The argument falls apart rather quickly because it is founded on a false premise: that other nations will follow our example. In point of fact, Iran is hell-bent on getting nuclear weapons no matter what we do; China is hell-bent on getting drones; and so forth. Whether and under what circumstances they will use those weapons remains an open question–but there is little reason to think self-restraint on our part will be matched by equal self-restraint on theirs. Is Pakistan avoiding nuking India because we haven’t used nuclear weapons since 1945? Hardly. The reason is that India has a powerful nuclear deterrent to use against Pakistan. If there is one lesson of history it is a strong deterrent is a better upholder of peace than is unilateral disarmament–which is what the New York Times implicitly suggests.

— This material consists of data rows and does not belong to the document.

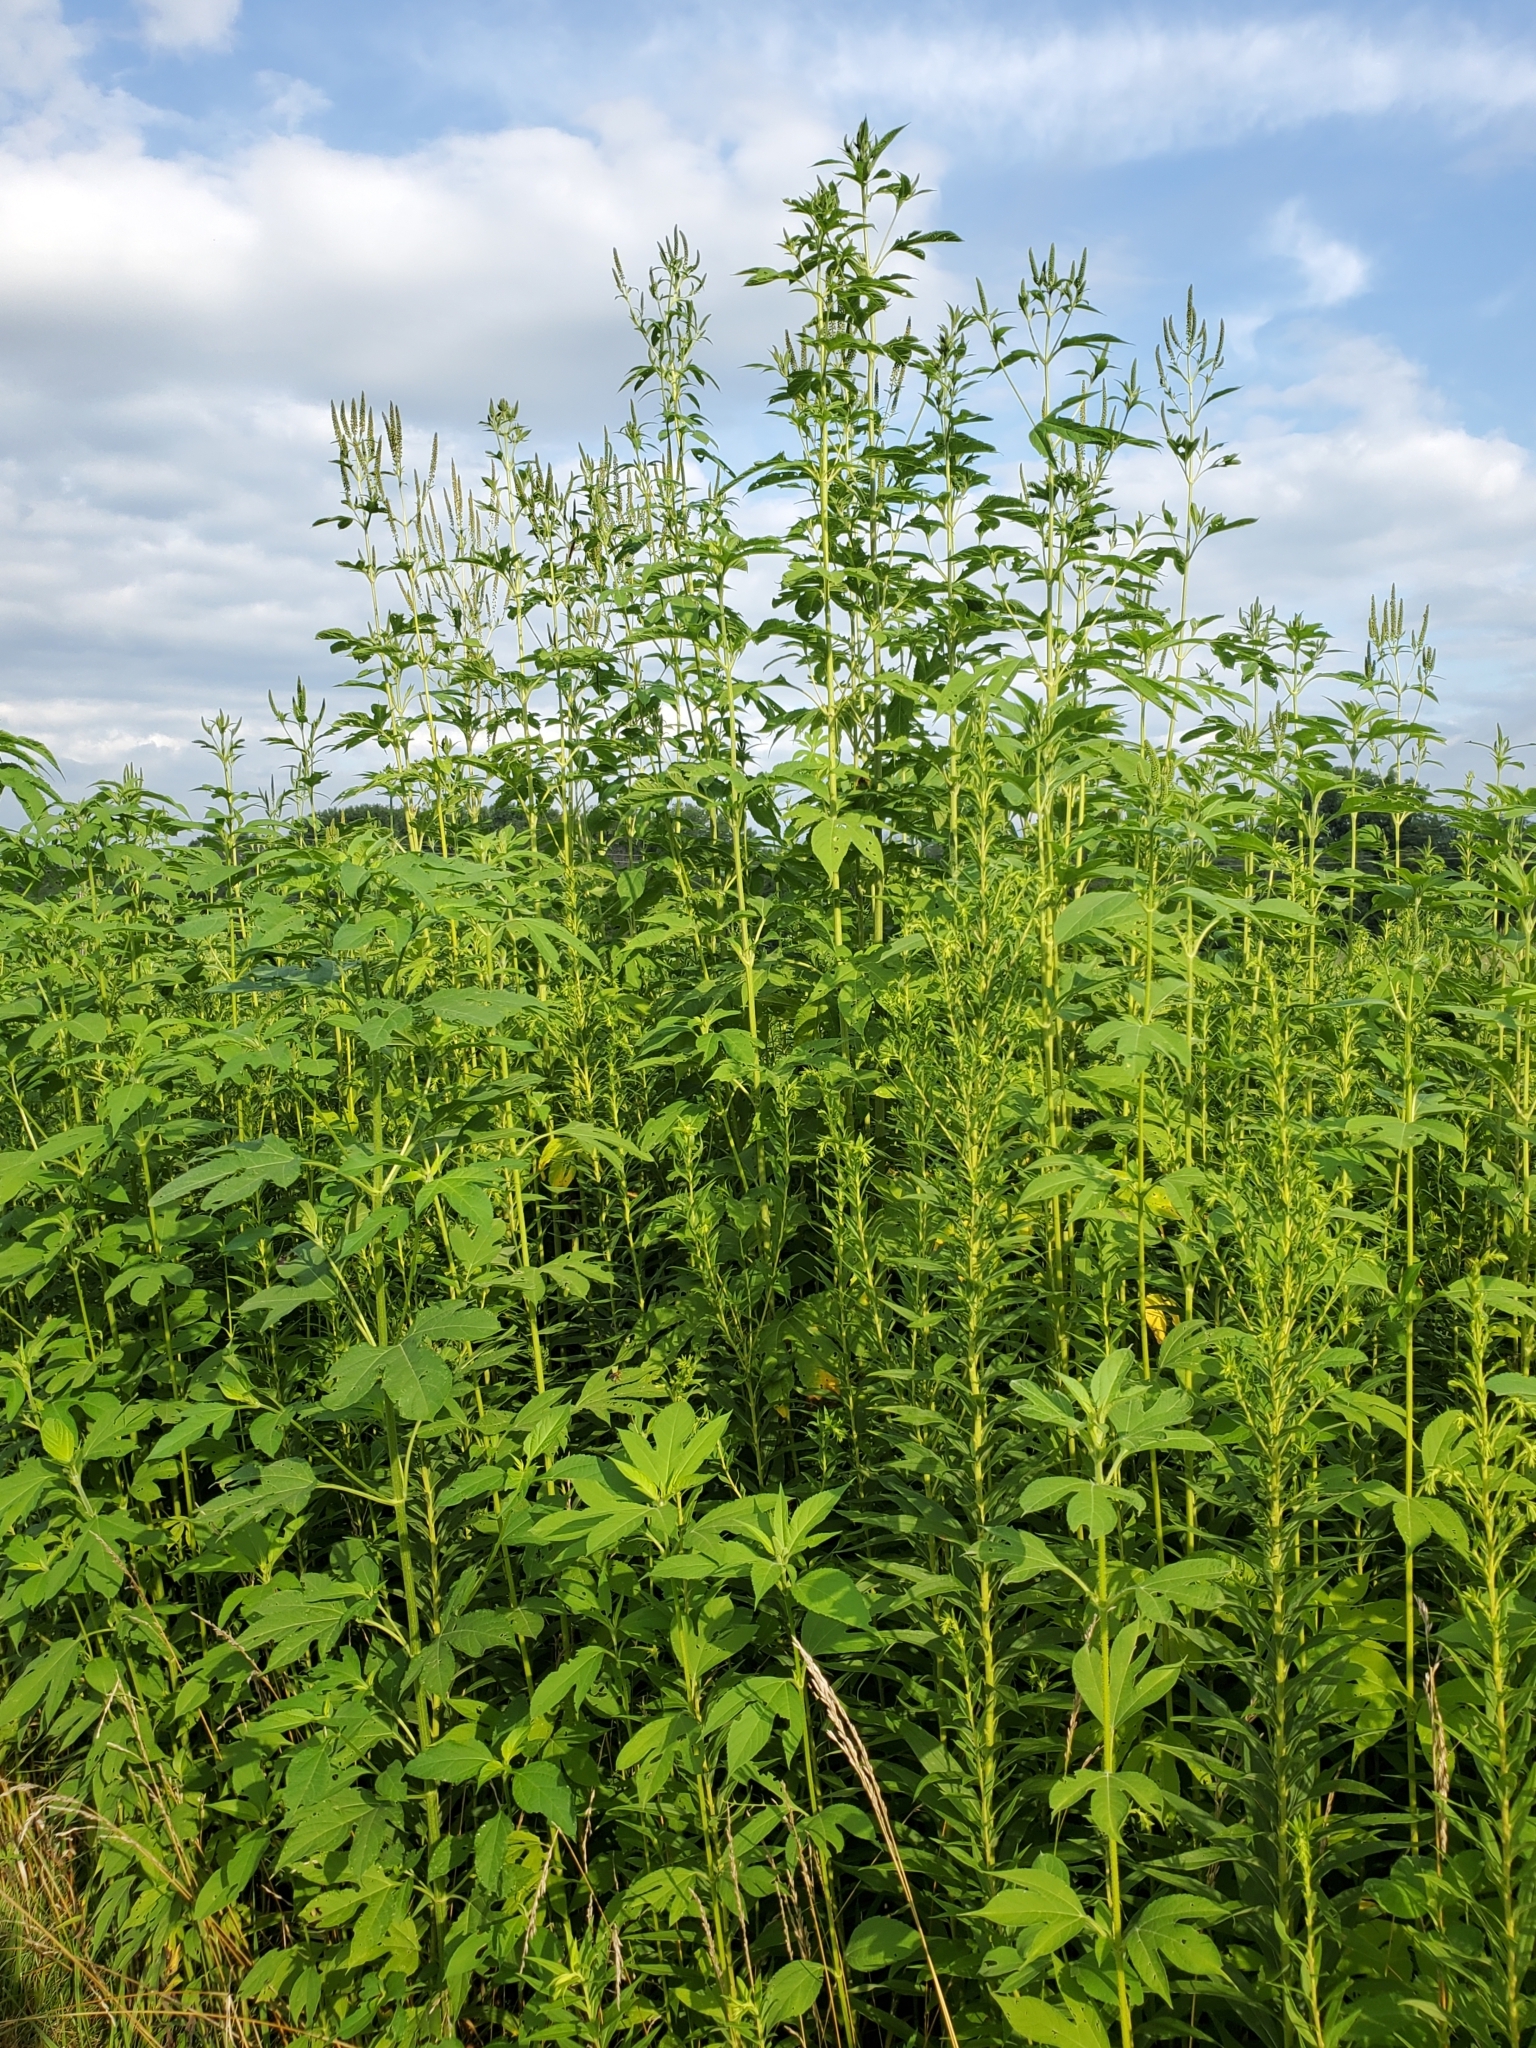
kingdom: Plantae
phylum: Tracheophyta
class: Magnoliopsida
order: Asterales
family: Asteraceae
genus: Ambrosia
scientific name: Ambrosia trifida
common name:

Imagine if we did refrain from drone strikes against al-Qaeda–what would be the consequence? If we were to stop the strikes, would China really decide to take a softer line on Uighurs or Russia on Chechen separatists? That seems unlikely given the viciousness those states already employ in their battles against ethnic separatists–which at least in Russia’s case already includes the suspected assassination of Chechen leaders abroad. What’s the difference between sending a hit team and sending a drone?

While a decision on our part to stop drone strikes would be unlikely to alter Russian or Chinese thinking, it would have one immediate consequence: al-Qaeda would be strengthened and could regenerate the ability to attack our homeland. Drone strikes are the only effective weapon we have to combat terrorist groups in places like Pakistan or Yemen where we don’t have a lot of boots on the ground or a lot of cooperation from local authorities. We cannot afford to give them up in the vain hope it will encourage disarmament on the part of dictatorial states.